Ban is another UN apparatchik, Kofi Annan (father of Kojo) being the first of that breed to become SecGen, though he had spent only ten years in that organization. The rest of his career was diplomatic. As the International Herald Tribune puts it:
Soft-spoken and retiring, Ban presents a sharp contrast to Annan, who won a Nobel Peace Prize, made pronouncements on violations of international law and gained diplomatic rock star status before a series of setbacks - mismanagement of the oil-for- food program, sexual exploitation by blue-helmeted peacekeepers and scandals in the UN procurement office - tarnished his reputation during his second term.
Hmm. SecGen Annan may have made pronouncements (usually in an anti-American way) but his record was considerably tarnished even before he had risen to that illustrious post or had won the Nobel Peace Prize. Annan was, let us not forget it, the head of the Department of Peacekeeping Operations (DPKO) between March 1993 and December 1996, during which we had such delightful occurrences as the slaughter of around 800,000 in Rwanda and the massacre of around 8,000 men and boys in Srebrenice. In both cases the UN troops played an important part, in the first by not going in despite the desperate pleas from the officers on the ground, in the second by disarming the population and then retreating in the face of a Serbian onslaught. Indeed, the Dutch UN troops in Srebrenice apparently shepherded the men and boys onto the buses that would take them to their deaths.

This and other events (let us not forget Darfur, also not mentioned by Warren Hoge of the New York Times in his article) were discussed in a long essay by Adam LeBor in the Sunday Times magazine on October 1. The piece that presents the case against Annan, a rather less spectacular case for him, a summing up and a brief financial overview, is based on LeBor’s forthcoming book: “Complicity with Evil: The United Nations in the Age of Modern Genocide”. I think we can safely predict that a few feathers will be ruffled by that volume.

I do not know how the book will cover the wider issue of the UN but, at the risk of repeating what has been said many times before, I have to say that the UN is an impossible proposition. It was impossible from the very beginning. As the late, great Professor Leonard Schapiro wrote in his essay “My Fifty Years in Social Science” in 1980:
For the most blatant exercise in international cynicism it is unnecessary to go further than the Charter of the United Nations itself: “We, the Peoples of United Nations, … determined to reaffirm our faith in fundamental human rights, in the dignity and worth of the human person …” signed by the USSR, Byelorussia and the Ukraine.
The very idea of having those two Soviet republics sitting in the UN General Assembly as if they were independent nations was preposterous. And one must not forget that the Charter was signed round about the time Stalin was gearing up to his second purge, not completed because of his death.

If the UN was a farce then, it is an even bigger farce now. How many of the member states know what “fundamental human rights, dignity and worth of the human person” means? Mr Ban, like his predecessor, is promising to reform the United Nations. What is he going to do with the Human Rights Council with its members Cuba, Saudi Arabia and others of that ilk?
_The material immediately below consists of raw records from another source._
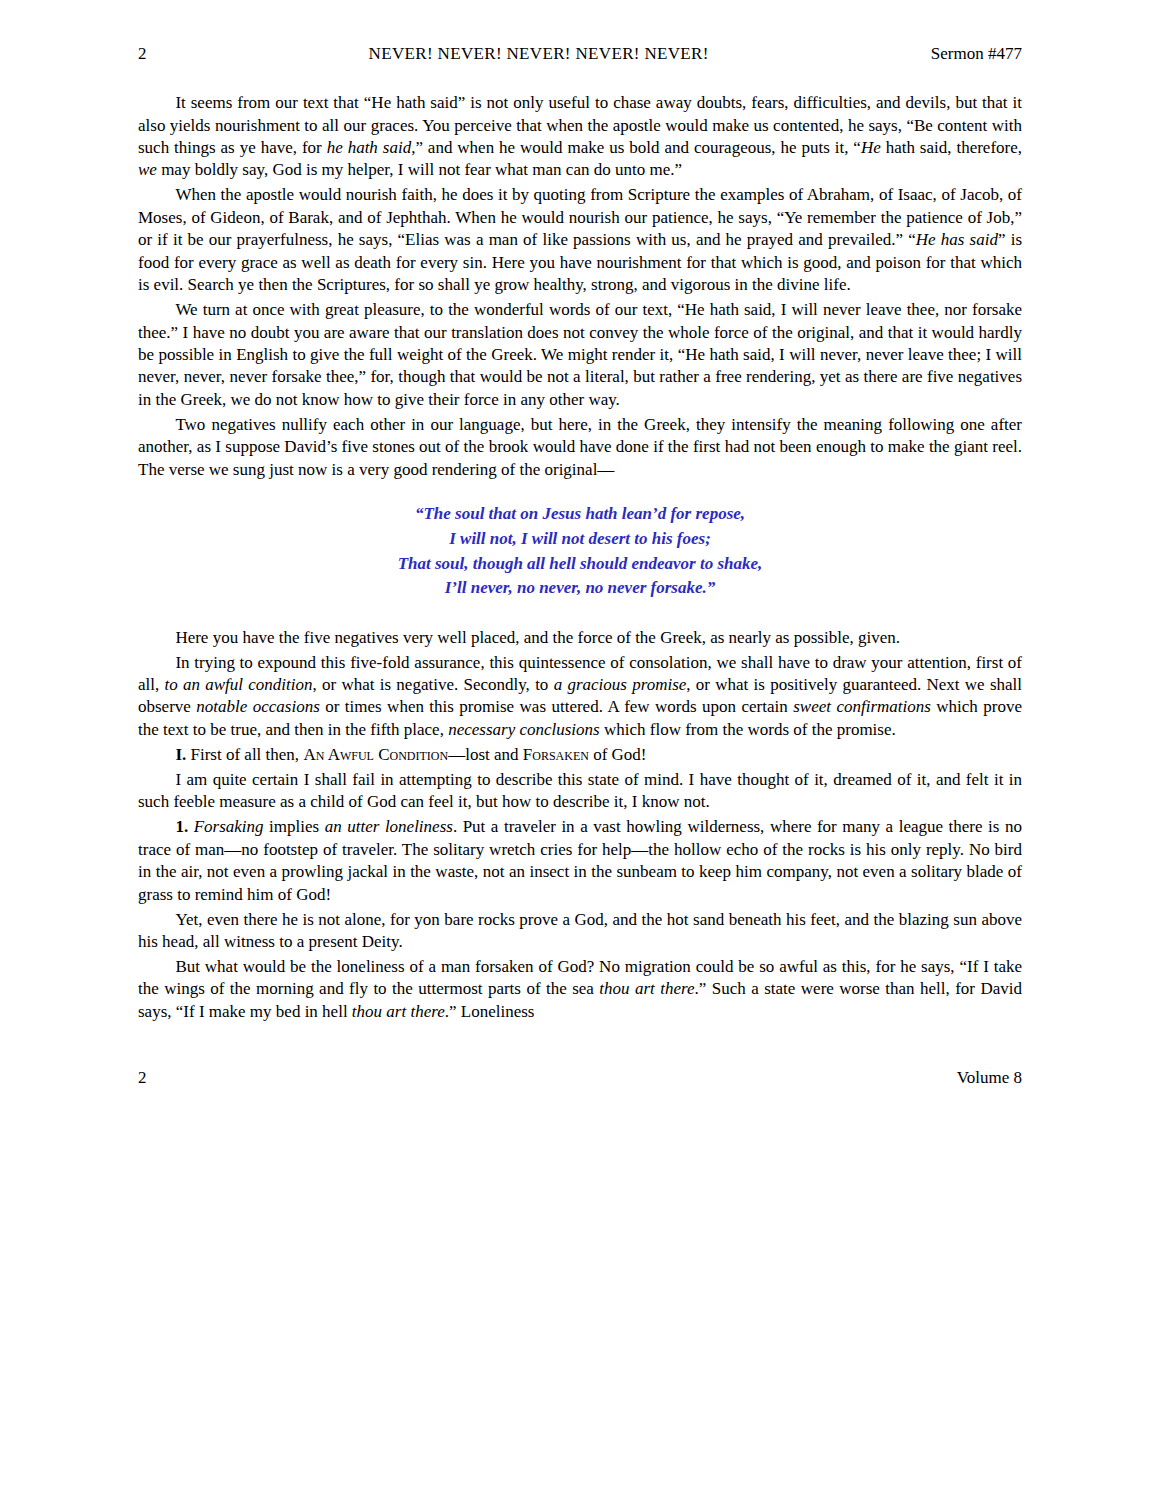2
Never! Never! Never! Never! Never!
Sermon #477
It seems from our text that “He hath said” is not only useful to chase away doubts, fears, difficulties, and devils, but that it also yields nourishment to all our graces. You perceive that when the apostle would make us contented, he says, “Be content with such things as ye have, for he hath said,” and when he would make us bold and courageous, he puts it, “He hath said, therefore, we may boldly say, God is my helper, I will not fear what man can do unto me.”
When the apostle would nourish faith, he does it by quoting from Scripture the examples of Abraham, of Isaac, of Jacob, of Moses, of Gideon, of Barak, and of Jephthah. When he would nourish our patience, he says, “Ye remember the patience of Job,” or if it be our prayerfulness, he says, “Elias was a man of like passions with us, and he prayed and prevailed.” “He has said” is food for every grace as well as death for every sin. Here you have nourishment for that which is good, and poison for that which is evil. Search ye then the Scriptures, for so shall ye grow healthy, strong, and vigorous in the divine life.
We turn at once with great pleasure, to the wonderful words of our text, “He hath said, I will never leave thee, nor forsake thee.” I have no doubt you are aware that our translation does not convey the whole force of the original, and that it would hardly be possible in English to give the full weight of the Greek. We might render it, “He hath said, I will never, never leave thee; I will never, never, never forsake thee,” for, though that would be not a literal, but rather a free rendering, yet as there are five negatives in the Greek, we do not know how to give their force in any other way.
Two negatives nullify each other in our language, but here, in the Greek, they intensify the meaning following one after another, as I suppose David’s five stones out of the brook would have done if the first had not been enough to make the giant reel. The verse we sung just now is a very good rendering of the original—
“The soul that on Jesus hath lean’d for repose,
I will not, I will not desert to his foes;
That soul, though all hell should endeavor to shake,
I’ll never, no never, no never forsake.”
Here you have the five negatives very well placed, and the force of the Greek, as nearly as possible, given.
In trying to expound this five-fold assurance, this quintessence of consolation, we shall have to draw your attention, first of all, to an awful condition, or what is negative. Secondly, to a gracious promise, or what is positively guaranteed. Next we shall observe notable occasions or times when this promise was uttered. A few words upon certain sweet confirmations which prove the text to be true, and then in the fifth place, necessary conclusions which flow from the words of the promise.
I. First of all then, An Awful Condition—lost and Forsaken of God!
I am quite certain I shall fail in attempting to describe this state of mind. I have thought of it, dreamed of it, and felt it in such feeble measure as a child of God can feel it, but how to describe it, I know not.
1. Forsaking implies an utter loneliness. Put a traveler in a vast howling wilderness, where for many a league there is no trace of man—no footstep of traveler. The solitary wretch cries for help—the hollow echo of the rocks is his only reply. No bird in the air, not even a prowling jackal in the waste, not an insect in the sunbeam to keep him company, not even a solitary blade of grass to remind him of God!
Yet, even there he is not alone, for yon bare rocks prove a God, and the hot sand beneath his feet, and the blazing sun above his head, all witness to a present Deity.
But what would be the loneliness of a man forsaken of God? No migration could be so awful as this, for he says, “If I take the wings of the morning and fly to the uttermost parts of the sea thou art there.” Such a state were worse than hell, for David says, “If I make my bed in hell thou art there.” Loneliness
2
Volume 8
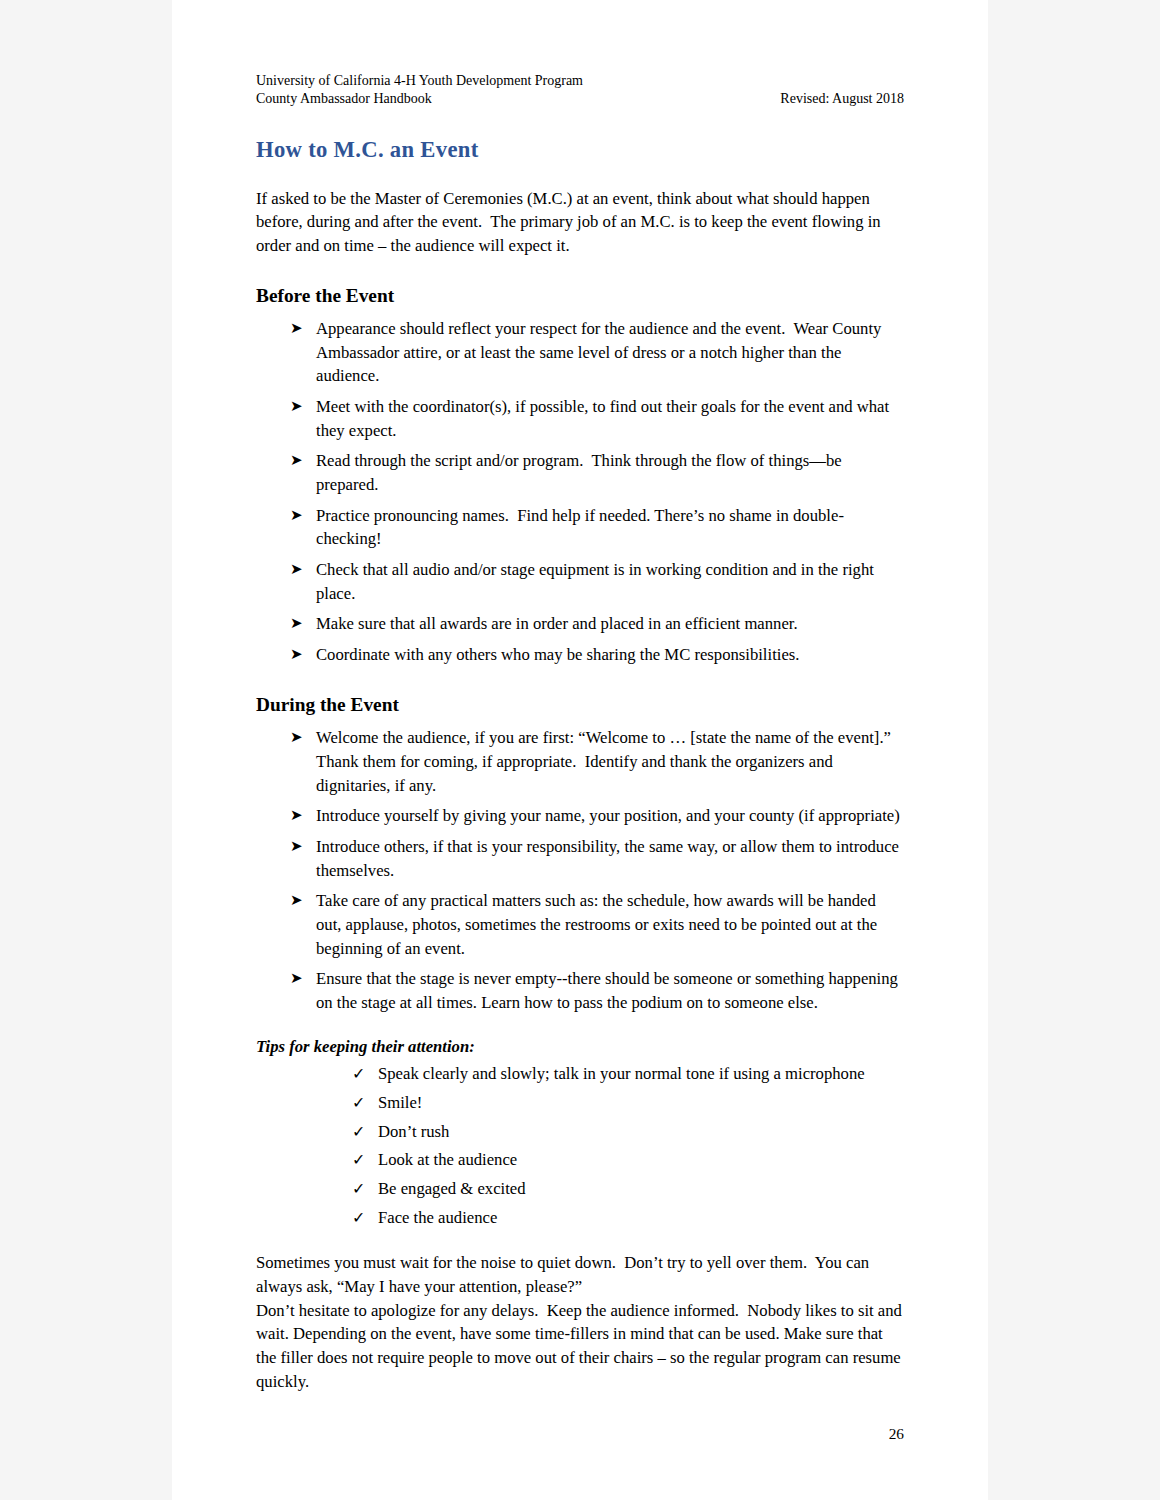University of California 4-H Youth Development Program
County Ambassador Handbook
Revised: August 2018
How to M.C. an Event
If asked to be the Master of Ceremonies (M.C.) at an event, think about what should happen before, during and after the event. The primary job of an M.C. is to keep the event flowing in order and on time – the audience will expect it.
Before the Event
Appearance should reflect your respect for the audience and the event. Wear County Ambassador attire, or at least the same level of dress or a notch higher than the audience.
Meet with the coordinator(s), if possible, to find out their goals for the event and what they expect.
Read through the script and/or program. Think through the flow of things—be prepared.
Practice pronouncing names. Find help if needed. There’s no shame in double-checking!
Check that all audio and/or stage equipment is in working condition and in the right place.
Make sure that all awards are in order and placed in an efficient manner.
Coordinate with any others who may be sharing the MC responsibilities.
During the Event
Welcome the audience, if you are first: “Welcome to … [state the name of the event].” Thank them for coming, if appropriate. Identify and thank the organizers and dignitaries, if any.
Introduce yourself by giving your name, your position, and your county (if appropriate)
Introduce others, if that is your responsibility, the same way, or allow them to introduce themselves.
Take care of any practical matters such as: the schedule, how awards will be handed out, applause, photos, sometimes the restrooms or exits need to be pointed out at the beginning of an event.
Ensure that the stage is never empty--there should be someone or something happening on the stage at all times. Learn how to pass the podium on to someone else.
Tips for keeping their attention:
Speak clearly and slowly; talk in your normal tone if using a microphone
Smile!
Don’t rush
Look at the audience
Be engaged & excited
Face the audience
Sometimes you must wait for the noise to quiet down. Don’t try to yell over them. You can always ask, “May I have your attention, please?”
Don’t hesitate to apologize for any delays. Keep the audience informed. Nobody likes to sit and wait. Depending on the event, have some time-fillers in mind that can be used. Make sure that the filler does not require people to move out of their chairs – so the regular program can resume quickly.
26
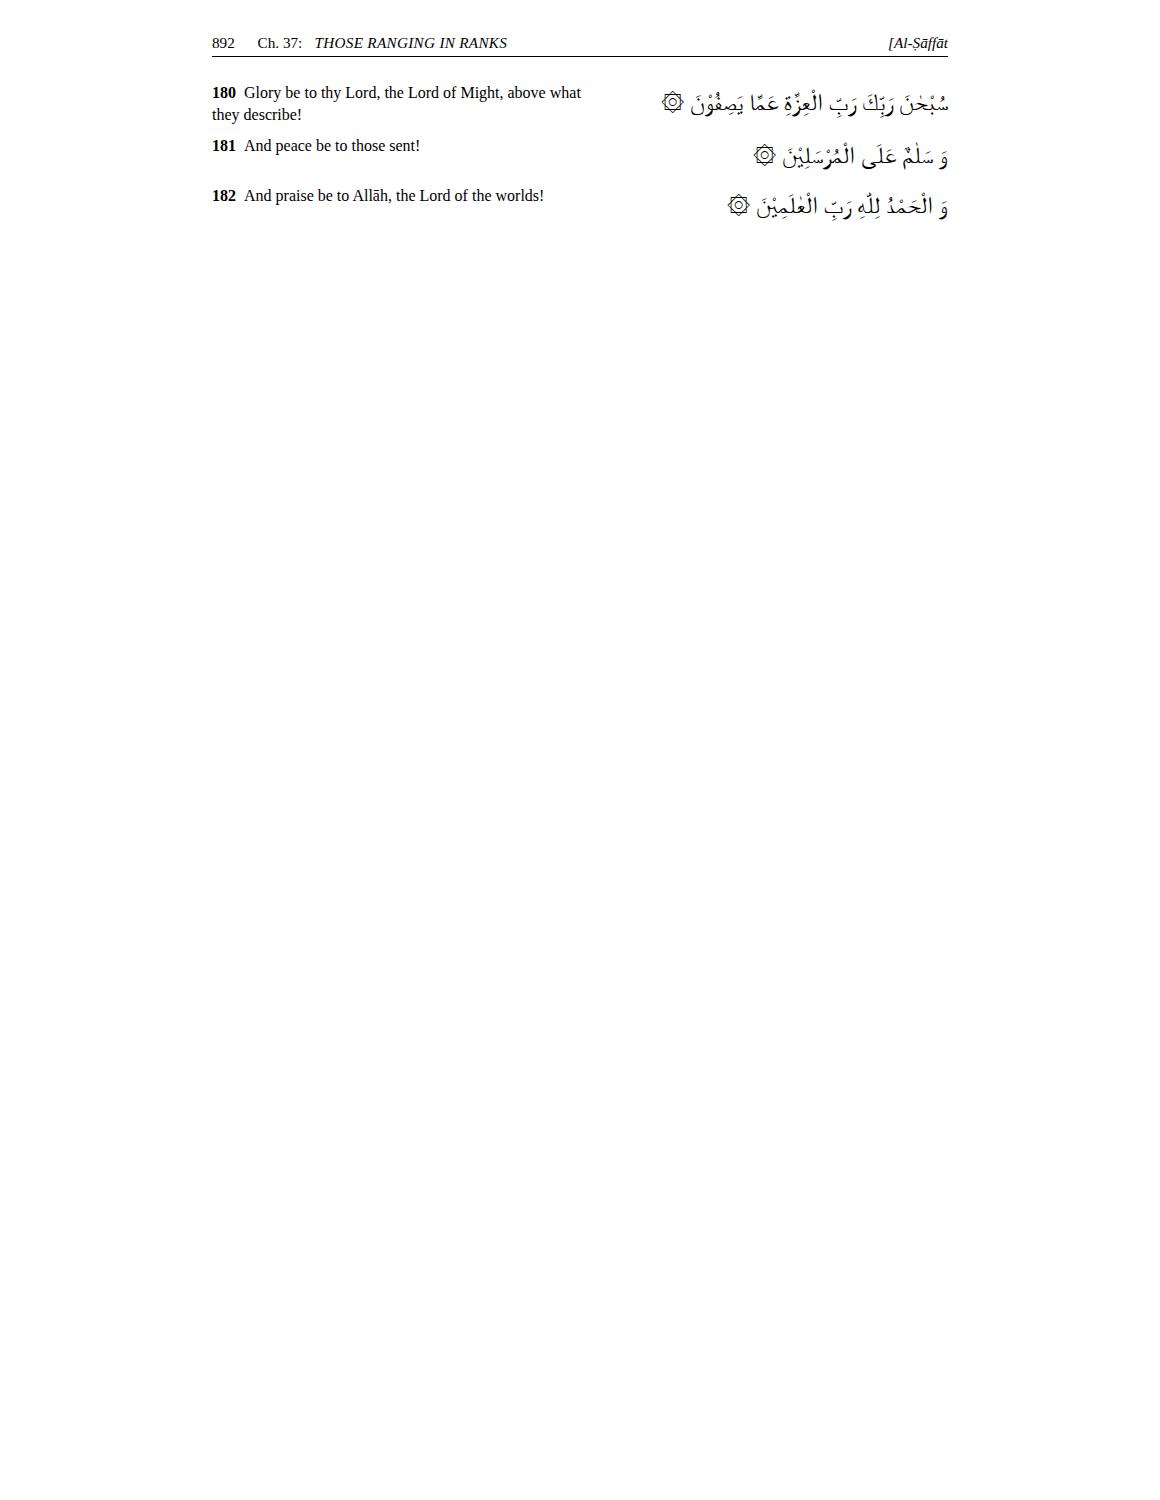892 Ch. 37: Those Ranging in Ranks [Al-Ṣāffāt
180 Glory be to thy Lord, the Lord of Might, above what they describe!
سُبْحٰنَ رَبِّكَ رَبِّ الْعِزَّةِ عَمَّا يَصِفُوْنَ ۞
181 And peace be to those sent!
وَ سَلٰمٌ عَلَى الْمُرْسَلِيْنَ ۞
182 And praise be to Allāh, the Lord of the worlds!
وَ الْحَمْدُ لِلّٰهِ رَبِّ الْعٰلَمِيْنَ ۞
What of the stupendous sums that the organization devours and the seriously unbalanced way in which those sums are supplied by some members? (Britain is one of the biggest contributors but her “membership fee” pales into insignificance in comparison to the fantastic sums the endless attacked and berated United States hands over.)

The UN is not simply a collection of the member countries, though given who these countries are, that would be bad enough. It is an unaccountable organization that lays claim to supranational authority, the biggest and strongest of the tranzis, whose aim it is to create some kind of rules across the world, which will be obeyed by the democratically elected governments and constitutionally established courts of various countries. Because, let’s face it, no-one else will obey.

It remains to be seen what Ban Ki-moon will make of it all. I, for one, shall miss the entertainment provided by Kofi Annan (father of Kojo). But somehow I do not think the man will fade from the transnational scene.